++++ EXERCISE MATERIALS

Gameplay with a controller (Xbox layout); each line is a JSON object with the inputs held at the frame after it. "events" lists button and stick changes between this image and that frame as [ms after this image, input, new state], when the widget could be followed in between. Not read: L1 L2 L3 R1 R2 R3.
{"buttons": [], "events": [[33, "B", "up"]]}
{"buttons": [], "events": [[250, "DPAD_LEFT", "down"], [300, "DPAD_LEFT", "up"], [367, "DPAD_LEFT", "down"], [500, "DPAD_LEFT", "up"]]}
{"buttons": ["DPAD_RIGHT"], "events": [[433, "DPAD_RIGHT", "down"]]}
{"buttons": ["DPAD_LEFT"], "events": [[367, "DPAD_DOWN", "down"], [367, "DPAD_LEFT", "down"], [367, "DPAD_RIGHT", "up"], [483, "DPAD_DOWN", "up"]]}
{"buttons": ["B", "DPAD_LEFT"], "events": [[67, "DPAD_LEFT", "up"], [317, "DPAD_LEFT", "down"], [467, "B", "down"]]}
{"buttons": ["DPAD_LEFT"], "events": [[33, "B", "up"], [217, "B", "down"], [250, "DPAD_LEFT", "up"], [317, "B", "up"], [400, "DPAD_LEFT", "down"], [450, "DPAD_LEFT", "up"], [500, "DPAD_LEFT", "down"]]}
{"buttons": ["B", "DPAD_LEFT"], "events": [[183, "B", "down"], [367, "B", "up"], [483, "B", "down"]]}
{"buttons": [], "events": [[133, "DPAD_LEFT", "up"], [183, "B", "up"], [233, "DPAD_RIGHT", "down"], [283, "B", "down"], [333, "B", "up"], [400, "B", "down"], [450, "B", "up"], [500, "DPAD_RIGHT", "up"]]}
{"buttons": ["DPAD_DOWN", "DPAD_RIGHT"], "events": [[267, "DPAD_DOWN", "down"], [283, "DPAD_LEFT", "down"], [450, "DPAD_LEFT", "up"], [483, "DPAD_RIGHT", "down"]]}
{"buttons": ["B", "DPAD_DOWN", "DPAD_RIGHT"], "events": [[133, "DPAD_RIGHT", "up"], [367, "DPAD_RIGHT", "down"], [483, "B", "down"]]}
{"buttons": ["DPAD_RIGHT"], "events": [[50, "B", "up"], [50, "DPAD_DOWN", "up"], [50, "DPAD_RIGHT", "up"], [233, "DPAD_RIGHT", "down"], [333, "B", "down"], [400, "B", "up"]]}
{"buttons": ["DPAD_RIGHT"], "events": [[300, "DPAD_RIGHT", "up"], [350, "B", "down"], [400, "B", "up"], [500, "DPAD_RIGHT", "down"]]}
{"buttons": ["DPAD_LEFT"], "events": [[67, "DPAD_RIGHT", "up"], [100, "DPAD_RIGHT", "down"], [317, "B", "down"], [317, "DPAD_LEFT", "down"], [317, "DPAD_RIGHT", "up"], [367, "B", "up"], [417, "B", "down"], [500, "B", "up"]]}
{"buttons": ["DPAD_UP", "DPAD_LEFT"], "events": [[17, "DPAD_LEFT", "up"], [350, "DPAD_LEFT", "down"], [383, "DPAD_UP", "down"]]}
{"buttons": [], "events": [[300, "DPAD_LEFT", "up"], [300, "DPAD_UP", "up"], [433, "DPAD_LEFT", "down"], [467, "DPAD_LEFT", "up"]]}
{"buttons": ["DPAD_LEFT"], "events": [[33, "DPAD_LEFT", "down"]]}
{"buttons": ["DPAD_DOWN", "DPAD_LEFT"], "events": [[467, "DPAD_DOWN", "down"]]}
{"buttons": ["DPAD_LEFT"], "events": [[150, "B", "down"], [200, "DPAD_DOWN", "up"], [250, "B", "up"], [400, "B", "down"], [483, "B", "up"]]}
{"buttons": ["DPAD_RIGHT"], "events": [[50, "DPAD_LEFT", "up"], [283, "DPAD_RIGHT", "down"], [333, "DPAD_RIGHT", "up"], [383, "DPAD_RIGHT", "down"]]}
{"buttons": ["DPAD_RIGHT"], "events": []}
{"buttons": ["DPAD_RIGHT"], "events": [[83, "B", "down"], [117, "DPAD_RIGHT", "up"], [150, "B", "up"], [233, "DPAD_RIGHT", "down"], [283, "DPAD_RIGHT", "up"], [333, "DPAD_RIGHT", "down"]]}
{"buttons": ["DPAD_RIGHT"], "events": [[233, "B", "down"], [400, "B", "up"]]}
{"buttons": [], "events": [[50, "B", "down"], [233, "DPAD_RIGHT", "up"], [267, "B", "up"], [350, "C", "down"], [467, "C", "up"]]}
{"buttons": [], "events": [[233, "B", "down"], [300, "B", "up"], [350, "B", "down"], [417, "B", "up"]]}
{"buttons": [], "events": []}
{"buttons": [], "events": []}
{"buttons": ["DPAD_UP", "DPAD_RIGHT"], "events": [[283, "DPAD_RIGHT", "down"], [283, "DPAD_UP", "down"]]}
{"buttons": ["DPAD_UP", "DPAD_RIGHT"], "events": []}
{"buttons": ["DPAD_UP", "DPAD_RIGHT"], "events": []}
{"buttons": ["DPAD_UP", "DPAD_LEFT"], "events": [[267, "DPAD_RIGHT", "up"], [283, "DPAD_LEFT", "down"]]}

++++++++

INSTRUCTIONS FOR THE TASK: Return each record exactly as given.

REPLY:
Gameplay with a controller (Xbox layout); each line is a JSON object with the inputs held at the frame after it. "events" lists button and stick changes between this image and that frame as [ms after this image, input, new state], when the widget could be followed in between. Not read: L1 L2 L3 R1 R2 R3.
{"buttons": [], "events": [[33, "B", "up"]]}
{"buttons": [], "events": [[250, "DPAD_LEFT", "down"], [300, "DPAD_LEFT", "up"], [367, "DPAD_LEFT", "down"], [500, "DPAD_LEFT", "up"]]}
{"buttons": ["DPAD_RIGHT"], "events": [[433, "DPAD_RIGHT", "down"]]}
{"buttons": ["DPAD_LEFT"], "events": [[367, "DPAD_DOWN", "down"], [367, "DPAD_LEFT", "down"], [367, "DPAD_RIGHT", "up"], [483, "DPAD_DOWN", "up"]]}
{"buttons": ["B", "DPAD_LEFT"], "events": [[67, "DPAD_LEFT", "up"], [317, "DPAD_LEFT", "down"], [467, "B", "down"]]}
{"buttons": ["DPAD_LEFT"], "events": [[33, "B", "up"], [217, "B", "down"], [250, "DPAD_LEFT", "up"], [317, "B", "up"], [400, "DPAD_LEFT", "down"], [450, "DPAD_LEFT", "up"], [500, "DPAD_LEFT", "down"]]}
{"buttons": ["B", "DPAD_LEFT"], "events": [[183, "B", "down"], [367, "B", "up"], [483, "B", "down"]]}
{"buttons": [], "events": [[133, "DPAD_LEFT", "up"], [183, "B", "up"], [233, "DPAD_RIGHT", "down"], [283, "B", "down"], [333, "B", "up"], [400, "B", "down"], [450, "B", "up"], [500, "DPAD_RIGHT", "up"]]}
{"buttons": ["DPAD_DOWN", "DPAD_RIGHT"], "events": [[267, "DPAD_DOWN", "down"], [283, "DPAD_LEFT", "down"], [450, "DPAD_LEFT", "up"], [483, "DPAD_RIGHT", "down"]]}
{"buttons": ["B", "DPAD_DOWN", "DPAD_RIGHT"], "events": [[133, "DPAD_RIGHT", "up"], [367, "DPAD_RIGHT", "down"], [483, "B", "down"]]}
{"buttons": ["DPAD_RIGHT"], "events": [[50, "B", "up"], [50, "DPAD_DOWN", "up"], [50, "DPAD_RIGHT", "up"], [233, "DPAD_RIGHT", "down"], [333, "B", "down"], [400, "B", "up"]]}
{"buttons": ["DPAD_RIGHT"], "events": [[300, "DPAD_RIGHT", "up"], [350, "B", "down"], [400, "B", "up"], [500, "DPAD_RIGHT", "down"]]}
{"buttons": ["DPAD_LEFT"], "events": [[67, "DPAD_RIGHT", "up"], [100, "DPAD_RIGHT", "down"], [317, "B", "down"], [317, "DPAD_LEFT", "down"], [317, "DPAD_RIGHT", "up"], [367, "B", "up"], [417, "B", "down"], [500, "B", "up"]]}
{"buttons": ["DPAD_UP", "DPAD_LEFT"], "events": [[17, "DPAD_LEFT", "up"], [350, "DPAD_LEFT", "down"], [383, "DPAD_UP", "down"]]}
{"buttons": [], "events": [[300, "DPAD_LEFT", "up"], [300, "DPAD_UP", "up"], [433, "DPAD_LEFT", "down"], [467, "DPAD_LEFT", "up"]]}
{"buttons": ["DPAD_LEFT"], "events": [[33, "DPAD_LEFT", "down"]]}
{"buttons": ["DPAD_DOWN", "DPAD_LEFT"], "events": [[467, "DPAD_DOWN", "down"]]}
{"buttons": ["DPAD_LEFT"], "events": [[150, "B", "down"], [200, "DPAD_DOWN", "up"], [250, "B", "up"], [400, "B", "down"], [483, "B", "up"]]}
{"buttons": ["DPAD_RIGHT"], "events": [[50, "DPAD_LEFT", "up"], [283, "DPAD_RIGHT", "down"], [333, "DPAD_RIGHT", "up"], [383, "DPAD_RIGHT", "down"]]}
{"buttons": ["DPAD_RIGHT"], "events": []}
{"buttons": ["DPAD_RIGHT"], "events": [[83, "B", "down"], [117, "DPAD_RIGHT", "up"], [150, "B", "up"], [233, "DPAD_RIGHT", "down"], [283, "DPAD_RIGHT", "up"], [333, "DPAD_RIGHT", "down"]]}
{"buttons": ["DPAD_RIGHT"], "events": [[233, "B", "down"], [400, "B", "up"]]}
{"buttons": [], "events": [[50, "B", "down"], [233, "DPAD_RIGHT", "up"], [267, "B", "up"], [350, "C", "down"], [467, "C", "up"]]}
{"buttons": [], "events": [[233, "B", "down"], [300, "B", "up"], [350, "B", "down"], [417, "B", "up"]]}
{"buttons": [], "events": []}
{"buttons": [], "events": []}
{"buttons": ["DPAD_UP", "DPAD_RIGHT"], "events": [[283, "DPAD_RIGHT", "down"], [283, "DPAD_UP", "down"]]}
{"buttons": ["DPAD_UP", "DPAD_RIGHT"], "events": []}
{"buttons": ["DPAD_UP", "DPAD_RIGHT"], "events": []}
{"buttons": ["DPAD_UP", "DPAD_LEFT"], "events": [[267, "DPAD_RIGHT", "up"], [283, "DPAD_LEFT", "down"]]}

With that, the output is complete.